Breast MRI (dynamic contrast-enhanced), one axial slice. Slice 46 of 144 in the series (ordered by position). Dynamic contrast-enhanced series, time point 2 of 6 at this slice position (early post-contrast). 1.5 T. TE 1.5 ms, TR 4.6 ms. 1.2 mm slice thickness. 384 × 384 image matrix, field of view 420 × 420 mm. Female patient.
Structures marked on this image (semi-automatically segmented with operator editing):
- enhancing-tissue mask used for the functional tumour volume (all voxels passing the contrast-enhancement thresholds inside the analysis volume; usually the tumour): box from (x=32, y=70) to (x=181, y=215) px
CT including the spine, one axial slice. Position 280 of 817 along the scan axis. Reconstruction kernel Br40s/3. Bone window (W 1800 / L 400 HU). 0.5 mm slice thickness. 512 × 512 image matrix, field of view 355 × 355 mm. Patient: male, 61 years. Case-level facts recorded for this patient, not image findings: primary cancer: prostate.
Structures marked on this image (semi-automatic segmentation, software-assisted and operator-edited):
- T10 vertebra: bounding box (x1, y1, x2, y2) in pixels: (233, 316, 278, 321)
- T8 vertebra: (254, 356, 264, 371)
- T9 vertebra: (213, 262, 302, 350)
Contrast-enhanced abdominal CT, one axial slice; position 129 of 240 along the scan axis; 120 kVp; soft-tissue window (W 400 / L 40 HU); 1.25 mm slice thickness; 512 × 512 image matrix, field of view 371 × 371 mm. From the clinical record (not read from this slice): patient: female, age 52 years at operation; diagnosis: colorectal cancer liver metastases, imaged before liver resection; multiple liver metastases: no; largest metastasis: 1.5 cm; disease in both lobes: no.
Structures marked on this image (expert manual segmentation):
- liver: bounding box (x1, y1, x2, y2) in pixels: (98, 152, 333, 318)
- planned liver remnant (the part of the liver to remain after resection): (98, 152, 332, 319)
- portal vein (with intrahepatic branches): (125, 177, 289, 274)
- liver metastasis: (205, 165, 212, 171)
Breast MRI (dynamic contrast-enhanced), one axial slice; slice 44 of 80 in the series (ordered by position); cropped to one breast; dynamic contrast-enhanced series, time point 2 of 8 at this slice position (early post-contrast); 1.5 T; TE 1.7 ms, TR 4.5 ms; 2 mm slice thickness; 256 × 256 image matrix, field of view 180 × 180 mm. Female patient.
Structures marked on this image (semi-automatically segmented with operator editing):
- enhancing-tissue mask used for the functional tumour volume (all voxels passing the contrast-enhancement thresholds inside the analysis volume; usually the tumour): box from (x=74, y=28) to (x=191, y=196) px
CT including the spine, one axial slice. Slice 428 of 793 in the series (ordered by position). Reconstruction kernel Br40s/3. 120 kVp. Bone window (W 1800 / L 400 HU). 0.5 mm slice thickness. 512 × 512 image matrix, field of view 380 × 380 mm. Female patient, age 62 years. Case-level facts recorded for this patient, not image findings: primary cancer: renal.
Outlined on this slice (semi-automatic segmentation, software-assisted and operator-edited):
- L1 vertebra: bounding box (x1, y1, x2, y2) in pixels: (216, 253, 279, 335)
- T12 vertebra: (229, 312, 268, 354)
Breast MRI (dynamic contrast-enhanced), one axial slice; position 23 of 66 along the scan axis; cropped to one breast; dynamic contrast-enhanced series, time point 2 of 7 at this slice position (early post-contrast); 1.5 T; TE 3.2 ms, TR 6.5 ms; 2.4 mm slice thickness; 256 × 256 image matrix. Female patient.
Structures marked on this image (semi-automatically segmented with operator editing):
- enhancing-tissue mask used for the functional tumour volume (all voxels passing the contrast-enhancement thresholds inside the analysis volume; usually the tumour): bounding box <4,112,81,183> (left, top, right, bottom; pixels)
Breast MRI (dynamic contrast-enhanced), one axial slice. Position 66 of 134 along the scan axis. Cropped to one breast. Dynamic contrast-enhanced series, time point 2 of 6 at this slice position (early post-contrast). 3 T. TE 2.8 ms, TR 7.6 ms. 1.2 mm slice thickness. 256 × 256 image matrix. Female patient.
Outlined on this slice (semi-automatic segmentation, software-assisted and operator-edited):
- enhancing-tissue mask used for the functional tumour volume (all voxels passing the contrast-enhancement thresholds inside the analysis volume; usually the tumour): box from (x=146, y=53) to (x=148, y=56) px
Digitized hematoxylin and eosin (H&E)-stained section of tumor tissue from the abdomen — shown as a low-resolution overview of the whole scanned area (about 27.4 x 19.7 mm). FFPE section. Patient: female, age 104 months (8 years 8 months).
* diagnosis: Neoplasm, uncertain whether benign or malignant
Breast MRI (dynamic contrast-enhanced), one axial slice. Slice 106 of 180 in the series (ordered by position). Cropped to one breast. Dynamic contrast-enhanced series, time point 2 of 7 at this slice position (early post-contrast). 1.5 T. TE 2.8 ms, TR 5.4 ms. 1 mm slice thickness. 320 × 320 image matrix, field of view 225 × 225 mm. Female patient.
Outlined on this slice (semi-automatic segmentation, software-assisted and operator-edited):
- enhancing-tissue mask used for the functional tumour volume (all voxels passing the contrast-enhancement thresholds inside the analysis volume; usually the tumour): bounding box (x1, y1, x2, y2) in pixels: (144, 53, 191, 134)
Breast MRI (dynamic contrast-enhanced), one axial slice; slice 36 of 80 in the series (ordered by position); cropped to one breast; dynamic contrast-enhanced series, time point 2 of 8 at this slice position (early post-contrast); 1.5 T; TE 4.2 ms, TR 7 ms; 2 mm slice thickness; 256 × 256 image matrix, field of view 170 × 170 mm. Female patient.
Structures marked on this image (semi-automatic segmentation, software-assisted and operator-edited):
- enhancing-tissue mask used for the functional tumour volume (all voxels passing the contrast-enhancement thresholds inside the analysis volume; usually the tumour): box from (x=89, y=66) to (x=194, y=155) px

- Problem statement -
Please output the complete data exactly.

- Exercise answer -
Breast MRI (dynamic contrast-enhanced), one axial slice. Slice 46 of 144 in the series (ordered by position). Dynamic contrast-enhanced series, time point 2 of 6 at this slice position (early post-contrast). 1.5 T. TE 1.5 ms, TR 4.6 ms. 1.2 mm slice thickness. 384 × 384 image matrix, field of view 420 × 420 mm. Female patient.
Structures marked on this image (semi-automatically segmented with operator editing):
- enhancing-tissue mask used for the functional tumour volume (all voxels passing the contrast-enhancement thresholds inside the analysis volume; usually the tumour): box from (x=32, y=70) to (x=181, y=215) px
CT including the spine, one axial slice. Position 280 of 817 along the scan axis. Reconstruction kernel Br40s/3. Bone window (W 1800 / L 400 HU). 0.5 mm slice thickness. 512 × 512 image matrix, field of view 355 × 355 mm. Patient: male, 61 years. Case-level facts recorded for this patient, not image findings: primary cancer: prostate.
Structures marked on this image (semi-automatic segmentation, software-assisted and operator-edited):
- T10 vertebra: bounding box (x1, y1, x2, y2) in pixels: (233, 316, 278, 321)
- T8 vertebra: (254, 356, 264, 371)
- T9 vertebra: (213, 262, 302, 350)
Contrast-enhanced abdominal CT, one axial slice; position 129 of 240 along the scan axis; 120 kVp; soft-tissue window (W 400 / L 40 HU); 1.25 mm slice thickness; 512 × 512 image matrix, field of view 371 × 371 mm. From the clinical record (not read from this slice): patient: female, age 52 years at operation; diagnosis: colorectal cancer liver metastases, imaged before liver resection; multiple liver metastases: no; largest metastasis: 1.5 cm; disease in both lobes: no.
Structures marked on this image (expert manual segmentation):
- liver: bounding box (x1, y1, x2, y2) in pixels: (98, 152, 333, 318)
- planned liver remnant (the part of the liver to remain after resection): (98, 152, 332, 319)
- portal vein (with intrahepatic branches): (125, 177, 289, 274)
- liver metastasis: (205, 165, 212, 171)
Breast MRI (dynamic contrast-enhanced), one axial slice; slice 44 of 80 in the series (ordered by position); cropped to one breast; dynamic contrast-enhanced series, time point 2 of 8 at this slice position (early post-contrast); 1.5 T; TE 1.7 ms, TR 4.5 ms; 2 mm slice thickness; 256 × 256 image matrix, field of view 180 × 180 mm. Female patient.
Structures marked on this image (semi-automatically segmented with operator editing):
- enhancing-tissue mask used for the functional tumour volume (all voxels passing the contrast-enhancement thresholds inside the analysis volume; usually the tumour): box from (x=74, y=28) to (x=191, y=196) px
CT including the spine, one axial slice. Slice 428 of 793 in the series (ordered by position). Reconstruction kernel Br40s/3. 120 kVp. Bone window (W 1800 / L 400 HU). 0.5 mm slice thickness. 512 × 512 image matrix, field of view 380 × 380 mm. Female patient, age 62 years. Case-level facts recorded for this patient, not image findings: primary cancer: renal.
Outlined on this slice (semi-automatic segmentation, software-assisted and operator-edited):
- L1 vertebra: bounding box (x1, y1, x2, y2) in pixels: (216, 253, 279, 335)
- T12 vertebra: (229, 312, 268, 354)
Breast MRI (dynamic contrast-enhanced), one axial slice; position 23 of 66 along the scan axis; cropped to one breast; dynamic contrast-enhanced series, time point 2 of 7 at this slice position (early post-contrast); 1.5 T; TE 3.2 ms, TR 6.5 ms; 2.4 mm slice thickness; 256 × 256 image matrix. Female patient.
Structures marked on this image (semi-automatically segmented with operator editing):
- enhancing-tissue mask used for the functional tumour volume (all voxels passing the contrast-enhancement thresholds inside the analysis volume; usually the tumour): bounding box <4,112,81,183> (left, top, right, bottom; pixels)
Breast MRI (dynamic contrast-enhanced), one axial slice. Position 66 of 134 along the scan axis. Cropped to one breast. Dynamic contrast-enhanced series, time point 2 of 6 at this slice position (early post-contrast). 3 T. TE 2.8 ms, TR 7.6 ms. 1.2 mm slice thickness. 256 × 256 image matrix. Female patient.
Outlined on this slice (semi-automatic segmentation, software-assisted and operator-edited):
- enhancing-tissue mask used for the functional tumour volume (all voxels passing the contrast-enhancement thresholds inside the analysis volume; usually the tumour): box from (x=146, y=53) to (x=148, y=56) px
Digitized hematoxylin and eosin (H&E)-stained section of tumor tissue from the abdomen — shown as a low-resolution overview of the whole scanned area (about 27.4 x 19.7 mm). FFPE section. Patient: female, age 104 months (8 years 8 months).
* diagnosis: Neoplasm, uncertain whether benign or malignant
Breast MRI (dynamic contrast-enhanced), one axial slice. Slice 106 of 180 in the series (ordered by position). Cropped to one breast. Dynamic contrast-enhanced series, time point 2 of 7 at this slice position (early post-contrast). 1.5 T. TE 2.8 ms, TR 5.4 ms. 1 mm slice thickness. 320 × 320 image matrix, field of view 225 × 225 mm. Female patient.
Outlined on this slice (semi-automatic segmentation, software-assisted and operator-edited):
- enhancing-tissue mask used for the functional tumour volume (all voxels passing the contrast-enhancement thresholds inside the analysis volume; usually the tumour): bounding box (x1, y1, x2, y2) in pixels: (144, 53, 191, 134)
Breast MRI (dynamic contrast-enhanced), one axial slice; slice 36 of 80 in the series (ordered by position); cropped to one breast; dynamic contrast-enhanced series, time point 2 of 8 at this slice position (early post-contrast); 1.5 T; TE 4.2 ms, TR 7 ms; 2 mm slice thickness; 256 × 256 image matrix, field of view 170 × 170 mm. Female patient.
Structures marked on this image (semi-automatic segmentation, software-assisted and operator-edited):
- enhancing-tissue mask used for the functional tumour volume (all voxels passing the contrast-enhancement thresholds inside the analysis volume; usually the tumour): box from (x=89, y=66) to (x=194, y=155) px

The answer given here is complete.